Zimmer sets himself apart as a leader, and Birk feels confident that the coach’s style will also work to set the Vikings apart on the field. Zimmer goes beyond sideline play calling and coordinating; he invests in his roster.

“[Zimmer] not only motivates his players, but when you’re playing for a coach and you know your coach is smart, when you know your coach is going to put you in good situations, situations to succeed—you go far to play for a guy like that.”

With a players’ coach like Zimmer at the helm, the Vikings can also be optimistic about new additions over the offseason. Bringing in new rookies often proves unpredictable for any team; signing a player is one thing—developing and improving that player at the professional level is another. But Birk emphasized Zimmer’s ability to do just that.

“Zimmer knows how to coach guys, and develop them, and make them better. That’s what’s exciting.”

The 2015 Draft will certainly be important for Minnesota. If anyone understands the impact that even later-round draft picks can have for a team, it’s Birk. After all, the All-Pro center himself was not drafted until the sixth round—and yet went on to be one of the top offensive linemen in the NFL. He explained that one of the biggest factors when drafting is how well those players will transition from college to the pros.
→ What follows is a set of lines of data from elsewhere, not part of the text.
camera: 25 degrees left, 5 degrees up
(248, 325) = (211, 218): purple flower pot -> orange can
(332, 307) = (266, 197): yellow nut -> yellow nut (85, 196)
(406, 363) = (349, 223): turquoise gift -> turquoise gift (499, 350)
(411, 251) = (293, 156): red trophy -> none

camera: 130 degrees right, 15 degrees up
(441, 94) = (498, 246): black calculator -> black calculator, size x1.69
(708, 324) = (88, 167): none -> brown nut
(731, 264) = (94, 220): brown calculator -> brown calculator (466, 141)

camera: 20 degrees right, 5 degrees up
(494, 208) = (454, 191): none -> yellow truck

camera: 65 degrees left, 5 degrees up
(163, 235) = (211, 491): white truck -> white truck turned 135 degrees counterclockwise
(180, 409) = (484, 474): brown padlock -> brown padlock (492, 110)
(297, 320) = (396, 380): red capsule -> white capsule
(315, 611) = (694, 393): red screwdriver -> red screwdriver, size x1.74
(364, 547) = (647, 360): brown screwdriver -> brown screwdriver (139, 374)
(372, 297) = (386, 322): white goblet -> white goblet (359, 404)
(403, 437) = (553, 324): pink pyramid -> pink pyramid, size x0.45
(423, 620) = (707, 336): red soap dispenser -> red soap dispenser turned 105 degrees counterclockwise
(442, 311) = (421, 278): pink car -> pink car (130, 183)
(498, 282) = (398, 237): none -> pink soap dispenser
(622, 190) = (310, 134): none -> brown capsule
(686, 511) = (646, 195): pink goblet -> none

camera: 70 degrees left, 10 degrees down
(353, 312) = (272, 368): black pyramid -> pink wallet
“[General Manager] Rick Spielman does a great job of evaluating talent, and when you have a coach and coaching staff who can develop the talent—that’s what you need. Nobody is good enough out of college to play in the NFL and really make a lasting impact.”

That being said, who should his former team grab at No. 11 for the 2015 NFL Draft? According to Birk, it’s a bit early to predict—a lot of offseason moves could occur before April 30—but there are definite factors to consider.

“My feeling is that [the Vikings] probably have enough talent at receiver, tight end and running back,” he expressed. Birk paused for a moment, then identified Minnesota’s three biggest needs going into next season: “Offensive lineman, linebacker, and defensive back.” He adds, laughing, “There you go. I just put on my Mel Kiper hat for you.”

While he may not be an ESPN draft analyst, spend just a few minutes chatting with Matt Birk, and you can’t help but feel excitement surrounding Minnesota’s franchise and everything to come leading up to another year, another chance.

“The future is bright for us Vikings fans,” Birk promised. “Brighter than it’s been in a while.”